As we approach International Women’s Day, Siddhant Pillai remembers Gangubai Hangal, the doyen of the Kirana gharana, who dared to scale the heights of music.

Born on this day into a “low-caste” fishing community in 1913, Gangubai Hangal fought caste and gender barriers to chisel a singing career that spanned more than seven decades.

She belonged to the Kirana Gharana, a stream of Hindustani Classical music that lays tremendous emphasis on melodiousness and sweetness of voice. Ironically, Gangubai’s singing couldn’t have been more different from her Gharana’s hallmarks, for it was characterized by power, laced with a marvelously masculine quality.

The story behind Gangubai’s unique voice is, itself, a testimony to her determination towards becoming a musician. The androgynous timbre was not a natural gift, but a by-product of a surgery that had almost put an end to her career. While loss of voice would have compelled most singers to throw in the towel, Gangubai, like a true master, wielded her voice to serve her music again. After the throat operation, all she had to say about her voice was, “Now it is closer to my guru’s voice.”

Gangubai’s guru was the great Sawai Gandharva, one of the foremost disciples of the Kirana Gharana founder, Ustad Abdul Karim Khan. Sawai Gandharva was a sought-after musician and was constantly on the move due to which Gangubai’s music lessons took place sporadically. It was only after he settled in Kundgol, about 20 odd kilometers from Gangubai’s hometown of Hubli, that her music study become more regular. This also meant that she had to travel every morning to Kundgol by train & return late at night. Gangubai recalls her guru as being a tough taskmaster, who would often light a candle, teach her a taan (a rapid melodic passage) and ask her to practice it till the candle burnt down.

Though her guru’s lessons were exacting, they were the least of Gangubai’s worries during her learning years. Unlike her fellow students Bhimsen Joshi and Basavaraj Rajguru, she was chided and ridiculed by upper-caste local boys for pursuing music, which was considered unbecoming of “good girls” in that era. Often they would throw water mixed with cow dung at her, and kick up a row whenever she practiced her singing. When asked of her days of struggle in an interview, she said “There are many artistes who claim that once they hold the tanpura all happiness and sorrow is forgotten. This has not been my experience. When I sit for riyaaz emotions well up. I can vividly remember the hardships I’ve been through … the worry of what the next day will bring in its wake.”

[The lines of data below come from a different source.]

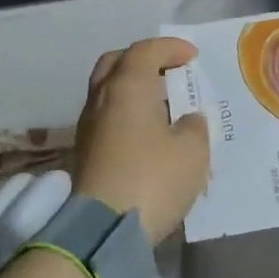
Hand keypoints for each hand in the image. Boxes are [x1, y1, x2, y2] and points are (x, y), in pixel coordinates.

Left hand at [71, 38, 210, 244]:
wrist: (104, 228)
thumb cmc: (153, 178)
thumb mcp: (192, 151)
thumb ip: (194, 127)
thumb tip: (186, 120)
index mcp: (127, 87)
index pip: (145, 51)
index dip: (170, 48)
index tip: (192, 56)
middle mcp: (101, 99)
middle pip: (116, 64)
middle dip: (142, 60)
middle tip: (168, 71)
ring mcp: (87, 126)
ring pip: (107, 92)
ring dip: (133, 89)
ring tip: (162, 104)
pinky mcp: (84, 153)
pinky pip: (106, 118)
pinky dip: (126, 114)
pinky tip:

Her troubles only strengthened her resolve to pursue music in its purest form. Perhaps to ensure that no aspersions were cast on her character, she steadfastly refused to sing Thumris or Natya Sangeet (the musical domain traditionally reserved for courtesans), even going to the extent of saying that light classical music was not one of her strengths, and that her voice was more suited to singing only pure classical. She recalled, “”I remember a concert where the audience went on sending chits asking me to sing Marathi songs. I did namaskar and entreated them to listen to what I sing. My feeling moulds my music. If you kill that, my music ends.”

Gangubai’s music reflects the lofty standards she set for herself. In an era when musicians hankered after publicity, some even at the cost of their music, she maintained the integrity of her art. Her singing itself lacked the sweetness that one admired in Hirabai Barodekar’s music or the bewildering flawlessness of Kesarbai Kerkar’s artistry, but she made up for it by plumbing the depths of each raga and laying bare its mool bhava or core mood, which is the ultimate goal of a Hindustani musician.

With the passage of time, Gangubai’s unswerving devotion to her craft won her numerous laurels including the Padma Vibhushan, the second highest civilian award in the Republic of India. Though she was by no means a crowed puller, she amassed a small but fanatic fan base that knew they were in the presence of a greater force when Gangubai took to the stage – one hand covering an ear, her eyes tightly closed, her voice becoming a gateway to many enchanting worlds.